Material for this task:
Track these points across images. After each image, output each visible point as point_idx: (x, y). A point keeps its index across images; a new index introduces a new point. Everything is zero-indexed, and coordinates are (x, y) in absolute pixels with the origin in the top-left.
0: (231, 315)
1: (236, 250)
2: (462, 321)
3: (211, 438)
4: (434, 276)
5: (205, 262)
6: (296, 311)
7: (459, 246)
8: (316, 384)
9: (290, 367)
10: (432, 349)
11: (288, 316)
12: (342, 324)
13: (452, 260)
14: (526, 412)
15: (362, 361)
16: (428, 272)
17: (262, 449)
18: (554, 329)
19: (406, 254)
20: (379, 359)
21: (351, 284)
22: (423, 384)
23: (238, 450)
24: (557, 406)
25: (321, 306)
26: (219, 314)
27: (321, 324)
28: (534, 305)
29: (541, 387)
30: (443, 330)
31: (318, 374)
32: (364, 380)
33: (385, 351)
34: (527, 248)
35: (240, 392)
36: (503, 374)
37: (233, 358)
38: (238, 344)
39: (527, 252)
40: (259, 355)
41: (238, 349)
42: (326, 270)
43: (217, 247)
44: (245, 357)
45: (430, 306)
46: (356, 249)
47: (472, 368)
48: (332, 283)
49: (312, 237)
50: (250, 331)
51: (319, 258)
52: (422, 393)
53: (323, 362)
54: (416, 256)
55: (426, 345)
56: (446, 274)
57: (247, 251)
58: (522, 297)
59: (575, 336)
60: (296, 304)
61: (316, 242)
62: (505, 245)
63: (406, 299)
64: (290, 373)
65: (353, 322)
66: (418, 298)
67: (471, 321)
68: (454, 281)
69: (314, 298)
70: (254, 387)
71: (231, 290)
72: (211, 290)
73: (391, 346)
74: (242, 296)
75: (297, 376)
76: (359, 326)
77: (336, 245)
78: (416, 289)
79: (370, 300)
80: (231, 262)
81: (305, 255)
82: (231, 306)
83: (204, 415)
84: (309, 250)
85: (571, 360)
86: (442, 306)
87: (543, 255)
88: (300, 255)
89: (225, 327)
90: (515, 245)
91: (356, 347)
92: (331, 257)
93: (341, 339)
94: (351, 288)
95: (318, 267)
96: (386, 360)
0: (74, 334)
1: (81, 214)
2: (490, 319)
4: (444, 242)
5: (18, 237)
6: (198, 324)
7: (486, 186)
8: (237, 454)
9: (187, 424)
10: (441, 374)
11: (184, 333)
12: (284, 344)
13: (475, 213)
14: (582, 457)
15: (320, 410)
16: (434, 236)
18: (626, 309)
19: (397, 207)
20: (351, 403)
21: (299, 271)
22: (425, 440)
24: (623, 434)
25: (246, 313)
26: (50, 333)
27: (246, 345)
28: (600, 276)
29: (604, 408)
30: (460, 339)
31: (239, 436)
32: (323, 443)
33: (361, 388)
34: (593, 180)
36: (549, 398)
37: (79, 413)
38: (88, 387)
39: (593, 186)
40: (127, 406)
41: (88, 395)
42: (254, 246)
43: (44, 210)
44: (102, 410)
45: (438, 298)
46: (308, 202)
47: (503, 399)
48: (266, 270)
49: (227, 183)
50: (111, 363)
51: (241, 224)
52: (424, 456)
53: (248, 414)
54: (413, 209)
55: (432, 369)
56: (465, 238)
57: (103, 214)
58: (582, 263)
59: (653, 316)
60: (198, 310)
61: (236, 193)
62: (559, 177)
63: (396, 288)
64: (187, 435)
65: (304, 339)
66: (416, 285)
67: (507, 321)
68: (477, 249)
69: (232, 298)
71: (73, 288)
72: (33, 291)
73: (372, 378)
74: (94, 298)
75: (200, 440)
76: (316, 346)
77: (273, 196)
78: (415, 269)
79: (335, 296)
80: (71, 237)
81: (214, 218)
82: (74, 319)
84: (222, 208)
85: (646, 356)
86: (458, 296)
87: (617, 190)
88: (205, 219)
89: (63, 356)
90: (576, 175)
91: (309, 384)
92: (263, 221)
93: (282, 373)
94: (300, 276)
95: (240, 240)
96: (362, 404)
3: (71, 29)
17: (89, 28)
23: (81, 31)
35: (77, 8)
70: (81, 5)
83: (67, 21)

Problem statement:
Would you please copy, word for word, everything above from the line containing "75: (297, 376)" down to the line containing "95: (318, 267)", those two lines included?

Answer for the task:
75: (297, 376)
76: (359, 326)
77: (336, 245)
78: (416, 289)
79: (370, 300)
80: (231, 262)
81: (305, 255)
82: (231, 306)
83: (204, 415)
84: (309, 250)
85: (571, 360)
86: (442, 306)
87: (543, 255)
88: (300, 255)
89: (225, 327)
90: (515, 245)
91: (356, 347)
92: (331, 257)
93: (341, 339)
94: (351, 288)
95: (318, 267)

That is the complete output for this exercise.